I'm new to making wine, I am into my second year doing so.

It's been a bit of a roller coaster, a few botched batches and a few successes. All up I'm luvin it, although as a student the price of equipment is a killer, although the end product is worth it haha

I'm lucky that I almost have an unlimited supply of kiwifruit and feijoa's, which is great as it really cuts the costs down.

In the last week, I've done a pear wine that is bubbling away furiously. A plum wine that the yeast didn't work, so fixed with another yeast (activated etc before I put into the fermenter), and a couple of feijoa wines using different yeasts (will be interesting to see the differences).
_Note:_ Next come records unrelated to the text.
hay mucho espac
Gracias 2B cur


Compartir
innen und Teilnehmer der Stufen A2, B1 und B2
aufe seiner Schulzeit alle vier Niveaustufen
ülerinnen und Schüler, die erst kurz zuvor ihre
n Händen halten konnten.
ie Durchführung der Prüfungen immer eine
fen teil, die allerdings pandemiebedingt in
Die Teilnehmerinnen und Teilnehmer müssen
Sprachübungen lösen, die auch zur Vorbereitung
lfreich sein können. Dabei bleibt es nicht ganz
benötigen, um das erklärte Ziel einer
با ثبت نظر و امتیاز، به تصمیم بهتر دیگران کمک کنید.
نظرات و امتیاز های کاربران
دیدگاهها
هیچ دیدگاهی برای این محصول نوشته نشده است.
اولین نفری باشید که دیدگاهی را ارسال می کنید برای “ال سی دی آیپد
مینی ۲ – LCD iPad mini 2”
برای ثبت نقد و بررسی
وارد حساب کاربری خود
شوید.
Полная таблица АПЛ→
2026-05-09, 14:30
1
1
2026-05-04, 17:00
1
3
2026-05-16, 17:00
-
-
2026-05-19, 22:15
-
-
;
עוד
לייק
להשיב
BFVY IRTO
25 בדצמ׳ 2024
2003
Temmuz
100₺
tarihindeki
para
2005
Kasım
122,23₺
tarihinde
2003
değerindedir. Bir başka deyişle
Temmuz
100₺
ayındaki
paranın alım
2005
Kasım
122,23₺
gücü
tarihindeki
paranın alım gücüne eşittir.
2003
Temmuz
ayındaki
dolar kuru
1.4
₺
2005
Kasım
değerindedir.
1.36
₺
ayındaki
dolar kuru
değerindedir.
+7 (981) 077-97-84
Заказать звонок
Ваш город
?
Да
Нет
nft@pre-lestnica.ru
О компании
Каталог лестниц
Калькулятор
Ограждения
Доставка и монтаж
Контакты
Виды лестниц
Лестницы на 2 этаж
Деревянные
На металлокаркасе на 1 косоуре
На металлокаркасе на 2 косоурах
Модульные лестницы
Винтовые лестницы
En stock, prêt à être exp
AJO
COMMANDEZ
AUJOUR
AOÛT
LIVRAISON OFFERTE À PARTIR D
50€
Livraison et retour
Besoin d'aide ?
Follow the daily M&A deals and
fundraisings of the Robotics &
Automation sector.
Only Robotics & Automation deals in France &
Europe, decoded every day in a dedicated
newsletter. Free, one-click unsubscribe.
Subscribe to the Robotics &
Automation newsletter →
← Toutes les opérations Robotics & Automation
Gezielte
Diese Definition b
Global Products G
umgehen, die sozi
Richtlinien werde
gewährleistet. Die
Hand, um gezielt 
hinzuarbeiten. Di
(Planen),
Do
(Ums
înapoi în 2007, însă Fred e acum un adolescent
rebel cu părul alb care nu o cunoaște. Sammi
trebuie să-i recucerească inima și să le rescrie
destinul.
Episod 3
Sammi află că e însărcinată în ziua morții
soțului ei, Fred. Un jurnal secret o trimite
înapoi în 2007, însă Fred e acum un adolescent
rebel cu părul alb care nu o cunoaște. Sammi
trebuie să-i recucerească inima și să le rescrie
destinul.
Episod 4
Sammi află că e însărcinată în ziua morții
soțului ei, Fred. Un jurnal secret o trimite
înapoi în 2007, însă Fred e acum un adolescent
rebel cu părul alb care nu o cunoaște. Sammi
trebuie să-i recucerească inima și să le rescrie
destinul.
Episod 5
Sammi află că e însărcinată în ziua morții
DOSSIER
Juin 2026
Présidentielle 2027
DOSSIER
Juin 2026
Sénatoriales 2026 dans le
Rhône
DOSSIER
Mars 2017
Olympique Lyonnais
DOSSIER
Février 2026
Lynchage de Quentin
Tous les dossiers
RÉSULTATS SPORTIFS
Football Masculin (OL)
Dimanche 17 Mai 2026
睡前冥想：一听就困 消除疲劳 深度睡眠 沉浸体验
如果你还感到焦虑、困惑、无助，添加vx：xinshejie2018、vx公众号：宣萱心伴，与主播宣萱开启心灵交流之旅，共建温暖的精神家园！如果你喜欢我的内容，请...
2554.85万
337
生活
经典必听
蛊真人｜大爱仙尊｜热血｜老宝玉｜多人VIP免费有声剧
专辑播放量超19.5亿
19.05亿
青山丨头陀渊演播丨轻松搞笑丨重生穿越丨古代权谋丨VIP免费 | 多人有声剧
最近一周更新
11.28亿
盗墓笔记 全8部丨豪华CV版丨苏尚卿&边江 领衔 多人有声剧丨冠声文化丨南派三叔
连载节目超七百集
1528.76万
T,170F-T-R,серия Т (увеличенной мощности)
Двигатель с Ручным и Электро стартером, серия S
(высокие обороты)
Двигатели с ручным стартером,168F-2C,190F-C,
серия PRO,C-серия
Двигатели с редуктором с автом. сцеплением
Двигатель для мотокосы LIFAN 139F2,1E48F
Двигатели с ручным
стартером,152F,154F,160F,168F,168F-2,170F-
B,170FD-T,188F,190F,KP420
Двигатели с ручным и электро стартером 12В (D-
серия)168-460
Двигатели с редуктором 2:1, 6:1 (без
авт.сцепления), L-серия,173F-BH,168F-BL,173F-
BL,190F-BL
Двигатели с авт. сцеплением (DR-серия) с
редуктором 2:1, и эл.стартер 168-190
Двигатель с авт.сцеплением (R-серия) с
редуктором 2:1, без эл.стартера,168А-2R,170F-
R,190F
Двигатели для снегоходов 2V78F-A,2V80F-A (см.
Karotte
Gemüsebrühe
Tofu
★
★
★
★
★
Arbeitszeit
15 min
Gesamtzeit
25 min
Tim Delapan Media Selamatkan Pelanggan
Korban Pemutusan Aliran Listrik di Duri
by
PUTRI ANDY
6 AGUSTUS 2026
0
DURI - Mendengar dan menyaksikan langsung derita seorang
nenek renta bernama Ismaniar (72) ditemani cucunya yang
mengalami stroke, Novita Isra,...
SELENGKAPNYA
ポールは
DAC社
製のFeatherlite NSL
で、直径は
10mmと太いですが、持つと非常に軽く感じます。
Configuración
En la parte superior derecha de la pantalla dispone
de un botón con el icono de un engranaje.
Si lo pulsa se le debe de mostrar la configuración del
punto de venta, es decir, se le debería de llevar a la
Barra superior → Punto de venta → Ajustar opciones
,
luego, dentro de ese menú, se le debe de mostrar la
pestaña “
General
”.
I have been investigating how to make champagne, so am hoping to give that a go sometime this year.

If anyones got a cranking feijoa recipe, I'd love to give it a go as I've got a freezer full of them at the moment.

Hi Crazyx2, welcome to the forum.

I have never heard of a feijoa.
Hey Rob,

I think you guys call them guava's of some sort?

This forum looks like theres a tonne of information, I'm sick of scouring the net didnt realise there was a place like this! :br

Whats the local fruits around your neck of the woods?
Oh cool, what does a raspberry wine taste like?

They're super expensive here, I saw them in like a 150gram pack for like $7 nzd each!
Welcome aboard carzyx2 ,thats really expnesive for raspberries .We have alot of fruits that go wild around here raspberries , blueberries and more and some like strawberries that you can U - Pick as much as yuo like .So we are lucky .I can't wait summer to get here so I can experimenting with some fruit wines .
A raspberry wine taste like Raspberry! :) I have heard people talk about the feijoa on here as we have a few people in your neck of the woods sometimes. I have included a link for you to checkout as far as recipes go but I will tell you that most of the recipes on the net are low in fruit and high in alc which just makes a wine that has very little flavor and needs to aged long to get rid of the harsh bite from too high an abv. Try and keep the starting sg on most fruit wines to around 1.085 and youll find yourself making a much better product, also try and use about 6 lbs or more of fruit per gallon. check out his link for recipes.
Hi Crazy
What part of NZ you from? I'm in Hamilton. Been trying to start up a wine makers club and so far in 1 year ther is only me and my good friend Boozehag. Slow starters down under??!! Anyway, I'm about to start a feijoa and I know that Boozehag did one last year so I'll post the recipe when I get it from her, unless she sees this first. Otherwise I'm just going to use my kiwifruit recipe and adapt it. I figured the acidity etc would be approx. the same as feijoas.
Robie, Feijoas are the same as Pineapple Guavas I believe
I'm in Hamilton also, a wine makers club would be fun, my aunty likes to make wine aswell.

I've just been following the jackheller recipes but have started using alot more feijoa's, I did a 25 litre batch yesterday that had 7 kg's of feijoa pulp in it. A bit unsure how much sugar to add to it though, I'm going to put up another thread about that batch as I also added some canned pineapple to mix the taste of it.

Haha Wade, you would hope it tasted like Raspberry aye!
That's cool. I'll be seeing Boozehag tomorrow and we'll set a date for our next meeting/ tasting. Will let you know and hopefully you can join us!
hiya crazy and welcome to the forum

(NZ'ers are taking over the world!)

LMAO..but they already know what the lottery number is also.

Years ago when we has Dish network just on the living room TV. The TV in the kitchen was antennae only. I blew the kids mind with the lottery numbers because the Dish feed was about 5 seconds behind.

I'm guessing the numbers and they're correct. Jeopardy was a howl to with the answers.